Denote by $F_{k}$ the $k$-th term in $F$'s derived series. Put $G = F/F_k$. What is the normal subgroup growth of $G$?
Explicitly, for each natural number $n$, what is the number of normal subgroups of index not greater than $n$ in $G$? An asymptotic result will also be interesting of course.
For example, the case $k=2$ is covered in the book about subgroup growth.
More generally, Let $C$ be a formation of finite groups ($C$ is closed for quotients and subdirect products). Let $G$ be the quotient of $F$ by the intersection of all normal subgroups $N \unlhd F$ for which $F/N$ is a $C$-group. Assume that $G$ is not trivial ($F$ is not residually $C$). The question is the same as before: What is the normal subgroup growth of $G$?
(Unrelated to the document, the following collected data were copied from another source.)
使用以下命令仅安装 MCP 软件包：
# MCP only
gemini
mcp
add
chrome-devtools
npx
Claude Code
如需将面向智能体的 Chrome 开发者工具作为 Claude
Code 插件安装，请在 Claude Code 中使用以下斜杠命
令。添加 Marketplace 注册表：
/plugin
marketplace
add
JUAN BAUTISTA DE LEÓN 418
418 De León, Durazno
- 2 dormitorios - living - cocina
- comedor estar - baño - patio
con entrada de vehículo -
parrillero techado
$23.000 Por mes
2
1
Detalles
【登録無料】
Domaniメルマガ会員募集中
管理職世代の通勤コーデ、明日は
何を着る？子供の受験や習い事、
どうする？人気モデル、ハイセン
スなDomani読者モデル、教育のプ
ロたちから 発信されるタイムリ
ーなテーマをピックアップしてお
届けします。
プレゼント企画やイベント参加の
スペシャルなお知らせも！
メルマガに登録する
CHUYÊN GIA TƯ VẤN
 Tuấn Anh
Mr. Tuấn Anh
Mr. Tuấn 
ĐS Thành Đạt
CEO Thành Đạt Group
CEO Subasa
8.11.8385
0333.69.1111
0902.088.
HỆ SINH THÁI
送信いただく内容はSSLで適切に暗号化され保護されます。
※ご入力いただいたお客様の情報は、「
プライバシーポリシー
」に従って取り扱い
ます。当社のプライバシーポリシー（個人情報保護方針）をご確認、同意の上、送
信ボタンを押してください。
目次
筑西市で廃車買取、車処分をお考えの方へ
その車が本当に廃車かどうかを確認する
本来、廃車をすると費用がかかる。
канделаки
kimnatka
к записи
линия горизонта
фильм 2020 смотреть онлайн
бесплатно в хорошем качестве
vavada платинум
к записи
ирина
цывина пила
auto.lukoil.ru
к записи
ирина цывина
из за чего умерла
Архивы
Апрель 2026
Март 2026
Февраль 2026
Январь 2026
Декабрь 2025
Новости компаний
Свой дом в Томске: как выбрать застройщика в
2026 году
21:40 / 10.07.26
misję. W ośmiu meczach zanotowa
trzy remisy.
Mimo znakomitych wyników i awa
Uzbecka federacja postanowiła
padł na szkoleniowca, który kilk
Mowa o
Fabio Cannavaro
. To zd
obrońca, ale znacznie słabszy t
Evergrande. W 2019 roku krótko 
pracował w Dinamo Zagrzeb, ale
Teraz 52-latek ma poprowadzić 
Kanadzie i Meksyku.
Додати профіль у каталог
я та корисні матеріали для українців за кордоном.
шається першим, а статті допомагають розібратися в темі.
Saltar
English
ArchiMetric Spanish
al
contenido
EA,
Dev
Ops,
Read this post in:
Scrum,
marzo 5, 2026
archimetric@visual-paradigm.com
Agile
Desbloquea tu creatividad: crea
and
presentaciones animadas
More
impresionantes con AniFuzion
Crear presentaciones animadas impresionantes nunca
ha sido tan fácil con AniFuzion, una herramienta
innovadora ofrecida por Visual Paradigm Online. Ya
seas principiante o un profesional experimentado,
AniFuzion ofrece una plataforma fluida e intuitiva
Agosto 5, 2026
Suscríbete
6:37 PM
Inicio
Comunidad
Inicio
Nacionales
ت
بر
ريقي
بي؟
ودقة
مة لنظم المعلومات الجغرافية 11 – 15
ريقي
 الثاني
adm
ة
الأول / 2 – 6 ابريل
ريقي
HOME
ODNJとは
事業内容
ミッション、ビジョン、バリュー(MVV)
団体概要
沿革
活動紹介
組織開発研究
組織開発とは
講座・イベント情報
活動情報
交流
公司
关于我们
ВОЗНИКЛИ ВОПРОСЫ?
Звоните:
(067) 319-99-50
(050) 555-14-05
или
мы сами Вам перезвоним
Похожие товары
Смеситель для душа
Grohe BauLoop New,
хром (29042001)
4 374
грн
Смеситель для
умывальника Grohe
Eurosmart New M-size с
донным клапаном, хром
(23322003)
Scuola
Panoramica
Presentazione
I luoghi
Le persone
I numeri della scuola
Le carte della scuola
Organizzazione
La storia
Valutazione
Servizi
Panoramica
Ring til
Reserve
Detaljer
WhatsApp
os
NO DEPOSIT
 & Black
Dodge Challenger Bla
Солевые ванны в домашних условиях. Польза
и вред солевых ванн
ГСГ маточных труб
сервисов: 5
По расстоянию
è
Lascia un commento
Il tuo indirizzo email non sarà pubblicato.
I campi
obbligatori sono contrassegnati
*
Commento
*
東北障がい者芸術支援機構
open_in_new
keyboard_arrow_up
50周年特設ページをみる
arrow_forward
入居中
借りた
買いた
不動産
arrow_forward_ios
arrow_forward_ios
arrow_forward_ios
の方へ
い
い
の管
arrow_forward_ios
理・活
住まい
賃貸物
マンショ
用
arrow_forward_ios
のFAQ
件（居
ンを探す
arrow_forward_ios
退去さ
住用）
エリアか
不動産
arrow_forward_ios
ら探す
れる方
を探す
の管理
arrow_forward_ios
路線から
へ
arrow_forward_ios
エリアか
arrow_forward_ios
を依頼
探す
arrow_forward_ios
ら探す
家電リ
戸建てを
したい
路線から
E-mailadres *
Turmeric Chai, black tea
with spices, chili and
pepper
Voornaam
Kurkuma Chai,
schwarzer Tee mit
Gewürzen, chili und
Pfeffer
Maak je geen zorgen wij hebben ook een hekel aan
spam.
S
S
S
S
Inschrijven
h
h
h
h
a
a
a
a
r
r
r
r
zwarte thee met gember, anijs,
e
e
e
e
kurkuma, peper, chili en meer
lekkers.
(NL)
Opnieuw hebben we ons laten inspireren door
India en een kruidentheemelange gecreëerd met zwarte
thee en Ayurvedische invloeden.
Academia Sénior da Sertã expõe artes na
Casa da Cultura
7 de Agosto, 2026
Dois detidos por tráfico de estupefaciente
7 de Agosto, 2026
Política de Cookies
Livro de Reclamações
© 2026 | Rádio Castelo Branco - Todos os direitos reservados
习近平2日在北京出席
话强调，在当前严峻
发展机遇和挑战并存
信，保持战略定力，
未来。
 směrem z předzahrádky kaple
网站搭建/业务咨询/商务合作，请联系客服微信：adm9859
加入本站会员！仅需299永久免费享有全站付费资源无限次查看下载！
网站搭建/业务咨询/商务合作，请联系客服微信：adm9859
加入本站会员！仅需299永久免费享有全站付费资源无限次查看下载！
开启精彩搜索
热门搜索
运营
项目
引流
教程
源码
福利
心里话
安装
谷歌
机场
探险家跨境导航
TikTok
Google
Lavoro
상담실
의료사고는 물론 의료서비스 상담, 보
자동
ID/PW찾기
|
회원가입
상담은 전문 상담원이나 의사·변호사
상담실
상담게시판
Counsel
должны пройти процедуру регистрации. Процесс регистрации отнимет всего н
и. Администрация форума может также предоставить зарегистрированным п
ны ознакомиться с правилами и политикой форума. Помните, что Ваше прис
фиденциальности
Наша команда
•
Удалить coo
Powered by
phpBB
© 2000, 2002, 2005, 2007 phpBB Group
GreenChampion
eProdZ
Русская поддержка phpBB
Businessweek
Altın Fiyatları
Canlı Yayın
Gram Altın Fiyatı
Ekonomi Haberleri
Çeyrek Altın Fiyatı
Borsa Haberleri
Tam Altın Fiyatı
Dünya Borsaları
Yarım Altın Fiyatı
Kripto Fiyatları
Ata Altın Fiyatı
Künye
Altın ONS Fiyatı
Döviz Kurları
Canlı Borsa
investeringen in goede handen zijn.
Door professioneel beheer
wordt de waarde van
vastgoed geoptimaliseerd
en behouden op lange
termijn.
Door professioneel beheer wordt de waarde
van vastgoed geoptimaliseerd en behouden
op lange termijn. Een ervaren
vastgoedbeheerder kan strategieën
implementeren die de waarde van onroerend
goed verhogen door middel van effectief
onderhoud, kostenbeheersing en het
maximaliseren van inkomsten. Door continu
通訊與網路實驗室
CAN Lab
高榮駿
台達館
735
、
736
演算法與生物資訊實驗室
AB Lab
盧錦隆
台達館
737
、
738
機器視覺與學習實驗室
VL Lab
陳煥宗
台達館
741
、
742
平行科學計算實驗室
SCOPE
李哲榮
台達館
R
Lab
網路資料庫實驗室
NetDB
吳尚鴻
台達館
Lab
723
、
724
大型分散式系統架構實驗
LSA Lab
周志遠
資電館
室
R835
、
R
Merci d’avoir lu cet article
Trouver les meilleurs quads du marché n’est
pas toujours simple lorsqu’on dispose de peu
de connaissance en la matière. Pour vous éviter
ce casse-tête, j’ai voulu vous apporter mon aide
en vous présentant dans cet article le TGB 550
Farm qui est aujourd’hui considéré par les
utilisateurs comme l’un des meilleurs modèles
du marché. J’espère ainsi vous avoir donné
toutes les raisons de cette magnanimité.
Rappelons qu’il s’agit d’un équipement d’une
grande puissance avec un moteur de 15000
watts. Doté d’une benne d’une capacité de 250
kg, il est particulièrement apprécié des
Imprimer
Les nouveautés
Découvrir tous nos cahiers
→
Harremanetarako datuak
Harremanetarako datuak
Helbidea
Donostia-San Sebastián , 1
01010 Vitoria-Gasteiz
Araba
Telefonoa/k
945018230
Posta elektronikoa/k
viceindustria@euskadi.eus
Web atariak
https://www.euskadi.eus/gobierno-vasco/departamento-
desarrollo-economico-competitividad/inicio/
 A: As is stated in Lubotzky-Segal's book on this topic, very little is known about normal subgroup growth for soluble groups. However, we can say that a rank d free $k$-step solvable group, $k \geq 2$, has normal subgroup growth that is very close to $n^{\log(n)}$. Indeed, this group maps onto any metabelian group generated by <= d generators, and it is known that metabelian groups have growth bounded below by $n^{b(log(n))^{1-2/\kappa(G)}}$ (here $\kappa(G)$ is the Krull dimension, see Theorem 9.2 in Lubotzky-Segal). This gives a lower bound. For the upper bound, use Corollary 2.8 as in my comment. 
I believe we can sharpen the above argument a bit to demonstrate that normal subgroup growth can distinguish $F/F_3$ from $F/F_2$. Indeed, if $F$ is a free group of rank greater than 2, then $F/F_3$ maps onto $(\mathbb{Z} \wr \mathbb{Z}^{(k)}) \rtimes C_k$ (where the action of $C_k$ in the semidirect product is the natural one) for any natural number $k$. The group $\mathbb{Z} \wr \mathbb{Z}^{(k)}$ has Krull dimension $k+1$, and so we can, from this, demonstrate that the normal subgroup growth of $F/F_3$ is never bounded below (asymptotically) by $n^{a (\log(n))^{1-1/t}}$ for any natural number $t$. However, Theorem 9.2 in Lubotzky-Segal shows that this is true for $F/F_2$.